When considering an equity investment in a mortgage company, even for a minority stake, buyers may carefully review the target’s employee census to consider how employees are classified. If employees are misclassified, buyers may consider requiring the seller to take mitigating steps to reduce risk, request a special indemnity in the purchase agreement, or make adjustments post-closing.

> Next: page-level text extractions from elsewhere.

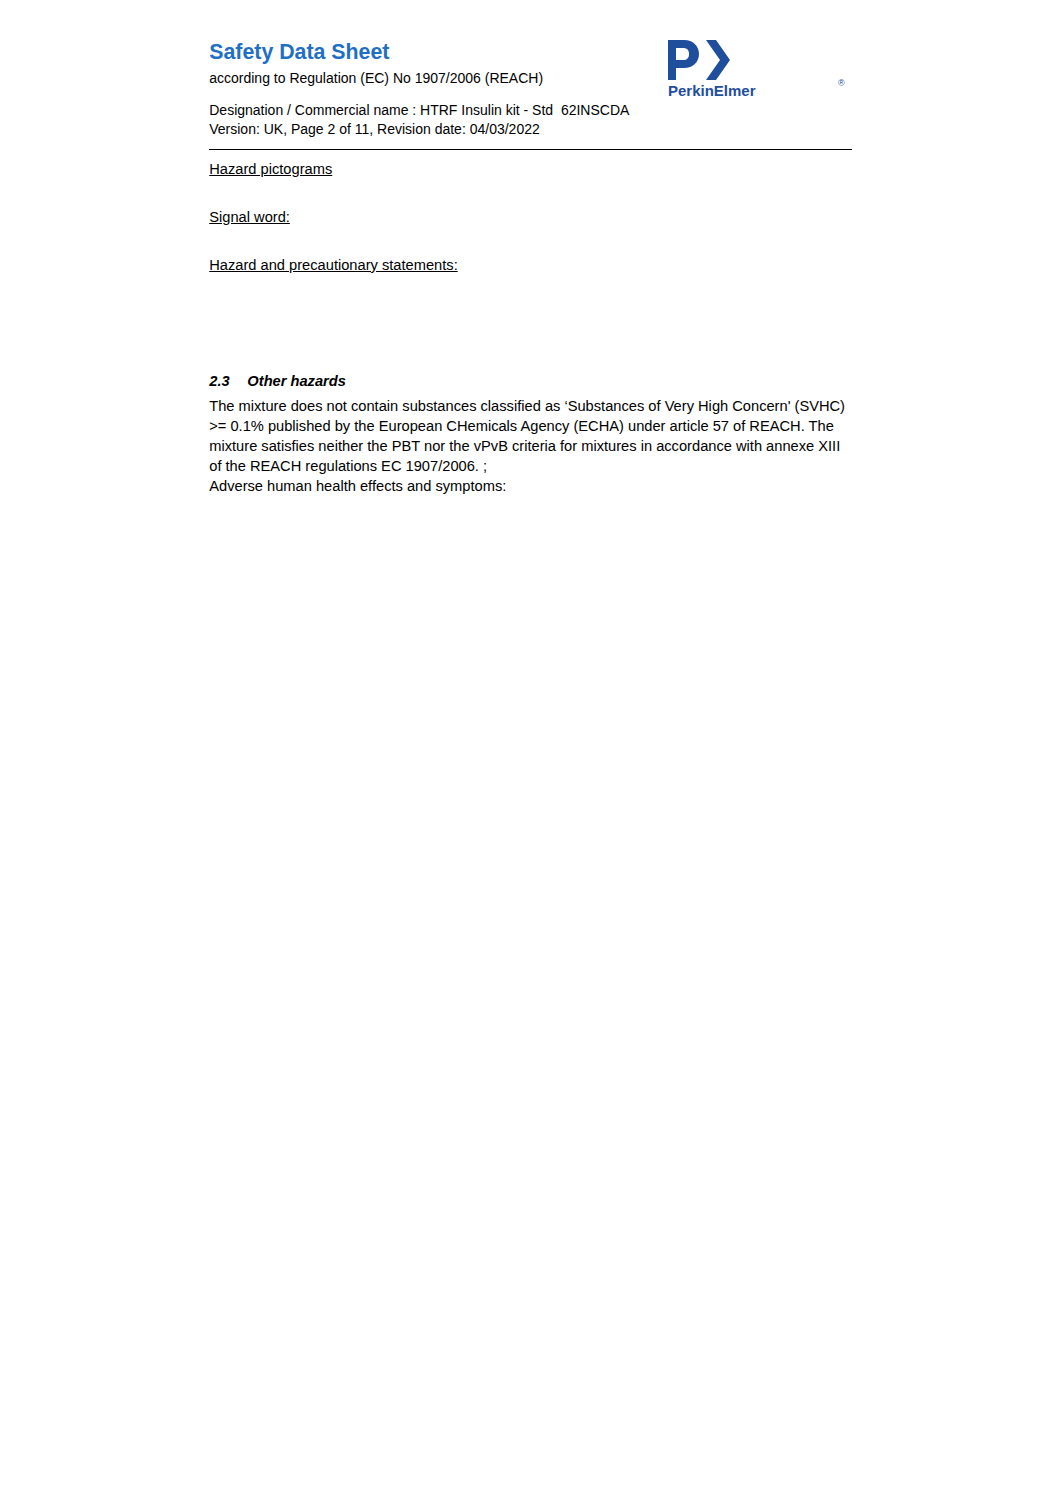Safety Data Sheet
according to Regulation (EC) No 1907/2006 (REACH)
Designation / Commercial name : HTRF Insulin kit - Std 62INSCDA
Version: UK, Page 2 of 11, Revision date: 04/03/2022
PerkinElmer PerkinElmer ®
Hazard pictograms
Signal word:
Hazard and precautionary statements:
2.3 Other hazards
The mixture does not contain substances classified as ‘Substances of Very High Concern' (SVHC) >= 0.1% published by the European CHemicals Agency (ECHA) under article 57 of REACH. The mixture satisfies neither the PBT nor the vPvB criteria for mixtures in accordance with annexe XIII of the REACH regulations EC 1907/2006. ;
Adverse human health effects and symptoms:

Note that misclassification of employees may also present concerns for purchasers in asset sales. Buyers of substantially all of the assets of a mortgage company (or a significant portion thereof) should be aware of the potential for successor liability in employment actions because courts have held transferees in asset sales liable for employee misclassification claims under the FLSA and similar state laws.5

Non-Voting Stock and Change of Control Approvals

It may be surprising to learn that the acquisition of non-voting stock or non-voting equity interest investments also may require “change of control” approval as it relates to Ginnie Mae, Fannie Mae, Freddie Mac and certain state mortgage finance licensing laws and may require personal disclosures of the ultimate indirect owners of the licensee. The determination of whether the change of control provisions apply may be based on the form of organization of the licensee or entities in the chain of ownership. Debt structures also may warrant change of control analysis depending on the extent of the debt holder’s ability to exercise control over, or direct the management or policies of, the licensee.

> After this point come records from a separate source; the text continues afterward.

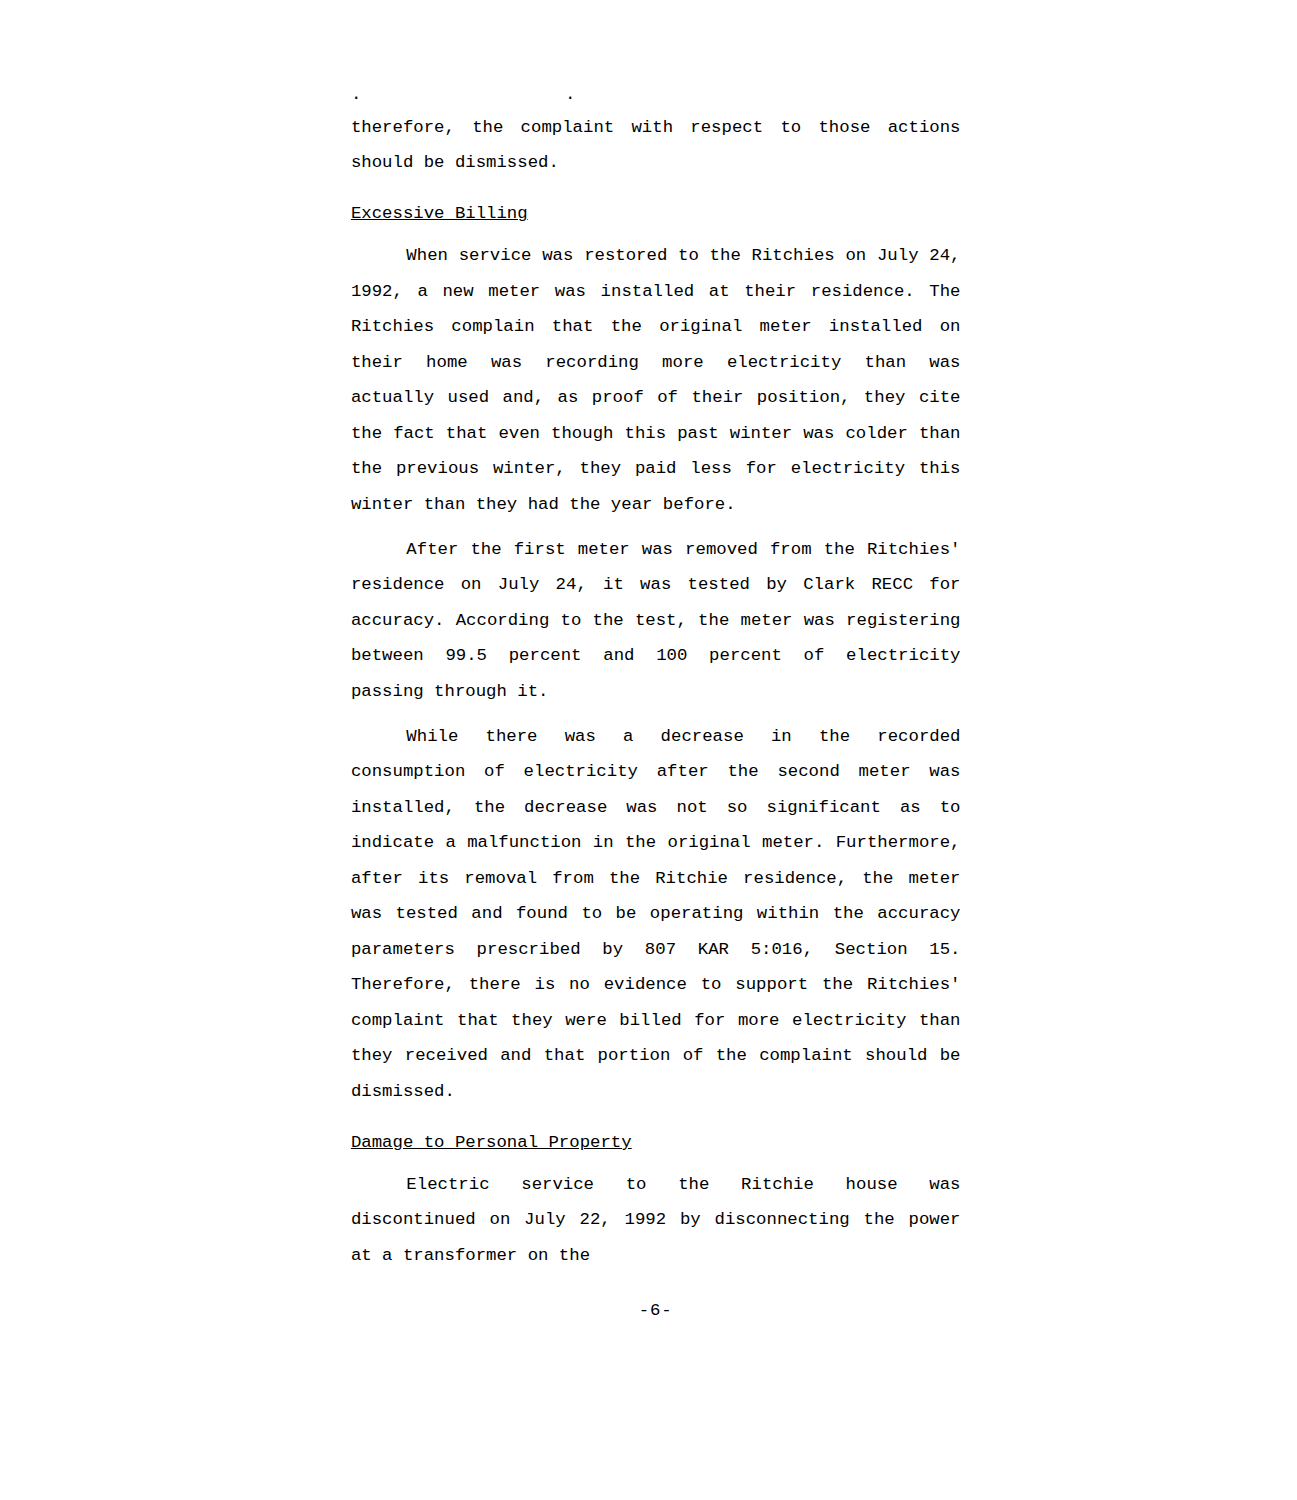. .
therefore, the complaint with respect to those actions should be dismissed.
Excessive Billing
When service was restored to the Ritchies on July 24, 1992, a new meter was installed at their residence. The Ritchies complain that the original meter installed on their home was recording more electricity than was actually used and, as proof of their position, they cite the fact that even though this past winter was colder than the previous winter, they paid less for electricity this winter than they had the year before.
After the first meter was removed from the Ritchies' residence on July 24, it was tested by Clark RECC for accuracy. According to the test, the meter was registering between 99.5 percent and 100 percent of electricity passing through it.
While there was a decrease in the recorded consumption of electricity after the second meter was installed, the decrease was not so significant as to indicate a malfunction in the original meter. Furthermore, after its removal from the Ritchie residence, the meter was tested and found to be operating within the accuracy parameters prescribed by 807 KAR 5:016, Section 15. Therefore, there is no evidence to support the Ritchies' complaint that they were billed for more electricity than they received and that portion of the complaint should be dismissed.
Damage to Personal Property
Electric service to the Ritchie house was discontinued on July 22, 1992 by disconnecting the power at a transformer on the
-6-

Some states require approvals for any change of 10% or more in the direct or indirect ownership of a licensee, including in connection with preferred, non-voting interests. Other states draw the line at a change of 25% or more in the indirect or direct ownership of the licensee. Some states further require personal disclosures (e.g., personal financial statements, fingerprints, etc.) from any individuals holding more than the requisite threshold of indirect ownership interests of the licensee and/or of an entity seeking to acquire an interest in a licensee. Some states exempt public shareholders up the ownership chain.

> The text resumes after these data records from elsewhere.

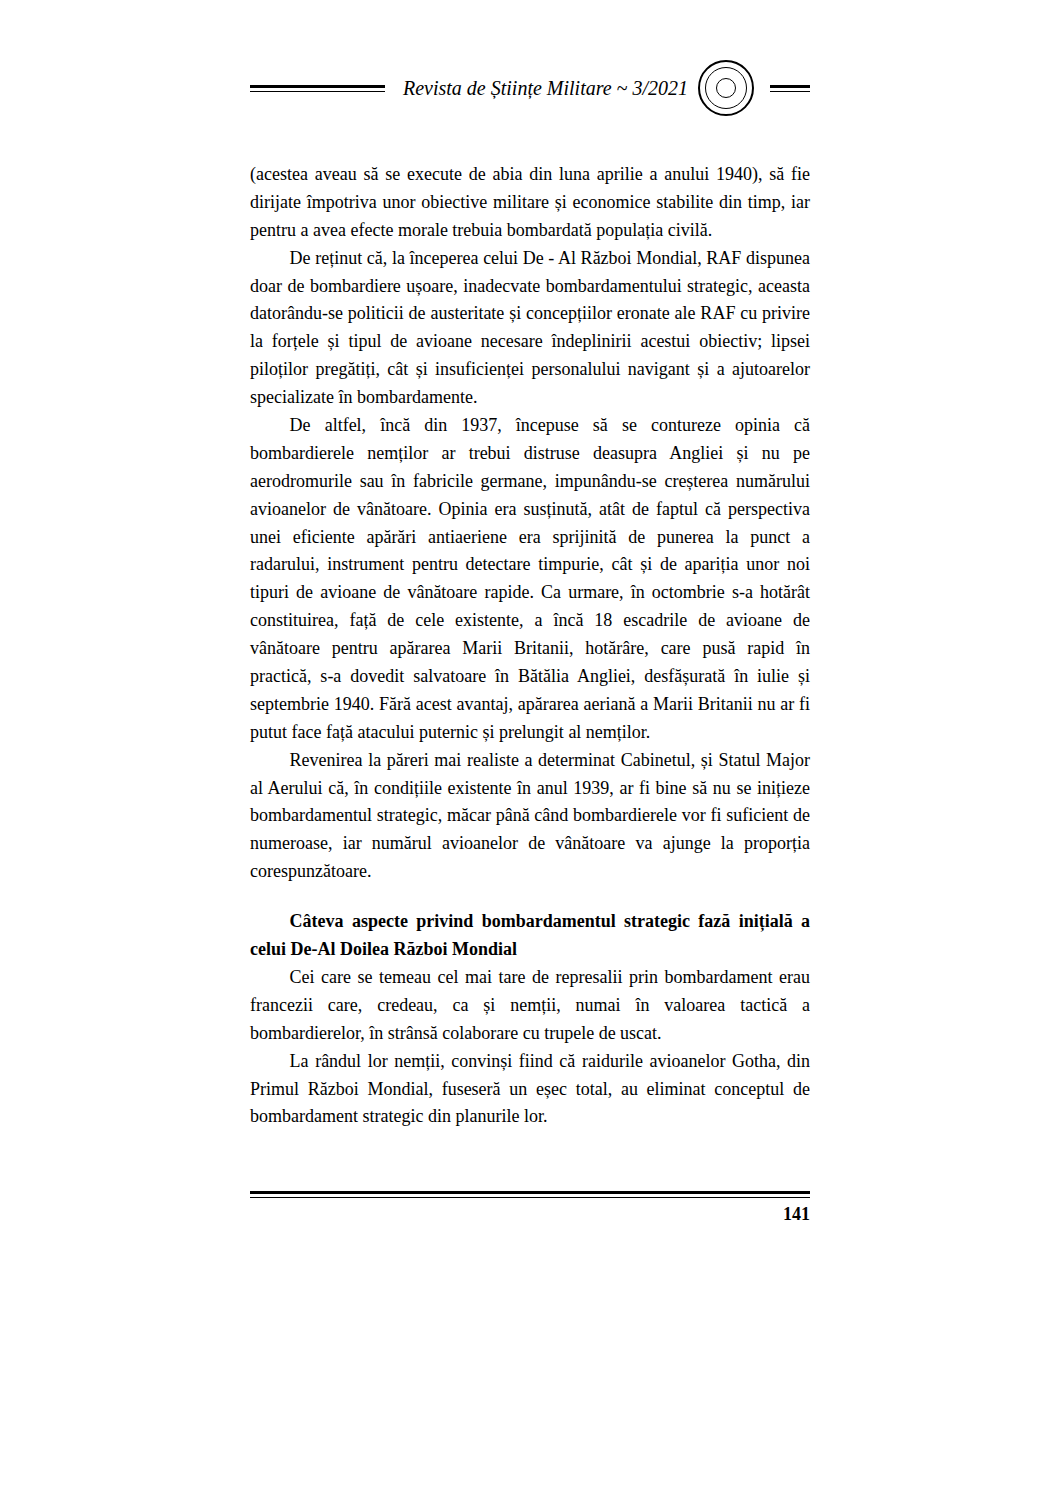Revista de Științe Militare ~ 3/2021
(acestea aveau să se execute de abia din luna aprilie a anului 1940), să fie dirijate împotriva unor obiective militare și economice stabilite din timp, iar pentru a avea efecte morale trebuia bombardată populația civilă.
De reținut că, la începerea celui De - Al Război Mondial, RAF dispunea doar de bombardiere ușoare, inadecvate bombardamentului strategic, aceasta datorându-se politicii de austeritate și concepțiilor eronate ale RAF cu privire la forțele și tipul de avioane necesare îndeplinirii acestui obiectiv; lipsei piloților pregătiți, cât și insuficienței personalului navigant și a ajutoarelor specializate în bombardamente.
De altfel, încă din 1937, începuse să se contureze opinia că bombardierele nemților ar trebui distruse deasupra Angliei și nu pe aerodromurile sau în fabricile germane, impunându-se creșterea numărului avioanelor de vânătoare. Opinia era susținută, atât de faptul că perspectiva unei eficiente apărări antiaeriene era sprijinită de punerea la punct a radarului, instrument pentru detectare timpurie, cât și de apariția unor noi tipuri de avioane de vânătoare rapide. Ca urmare, în octombrie s-a hotărât constituirea, față de cele existente, a încă 18 escadrile de avioane de vânătoare pentru apărarea Marii Britanii, hotărâre, care pusă rapid în practică, s-a dovedit salvatoare în Bătălia Angliei, desfășurată în iulie și septembrie 1940. Fără acest avantaj, apărarea aeriană a Marii Britanii nu ar fi putut face față atacului puternic și prelungit al nemților.
Revenirea la păreri mai realiste a determinat Cabinetul, și Statul Major al Aerului că, în condițiile existente în anul 1939, ar fi bine să nu se inițieze bombardamentul strategic, măcar până când bombardierele vor fi suficient de numeroase, iar numărul avioanelor de vânătoare va ajunge la proporția corespunzătoare.
Câteva aspecte privind bombardamentul strategic fază inițială a celui De-Al Doilea Război Mondial
Cei care se temeau cel mai tare de represalii prin bombardament erau francezii care, credeau, ca și nemții, numai în valoarea tactică a bombardierelor, în strânsă colaborare cu trupele de uscat.
La rândul lor nemții, convinși fiind că raidurile avioanelor Gotha, din Primul Război Mondial, fuseseră un eșec total, au eliminat conceptul de bombardament strategic din planurile lor.
141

Personal disclosures may be burdensome and intrusive, so buyers and their investors may carefully consider what information is required to be disclosed and by whom. Hedge funds, strategic investors, and private entity firms should analyze this issue carefully because their principals may be required to make such disclosures. Licensing counsel should help navigate the change-of-control analysis and consider whether disclosures will be required based on the form of investment proposed, the organizational charts of both buyer and seller and the state licensees held by the licensee. Similarly, sellers should carefully evaluate whether the proposed ownership structure poses transition risk in the event that certain of a potential buyer’s direct or indirect owners may be hesitant to provide personal disclosures, which could delay or adversely impact the issuance of state approvals necessary to proceed with the transaction.

Conclusion

Mayer Brown’s mortgage M&A lawyers navigate these and other material issues on a daily basis. We look for creative solutions to help clients achieve successful transaction outcomes while mitigating risk. We look forward to working with you on your next mortgage M&A deal.

 


 

1 29 C.F.R. Part 541.

2 https://www.dol.gov/agencies/whd/opinion-letters/administrator-interpretation/flsa/2010-1

3 29 U.S.C. 213(a)(1).

4 Cal. Lab. Code.

5 See, Teed v. Thomas & Betts Power Solutions, 711 F.3d 763, 764 (7th Cir. 2013).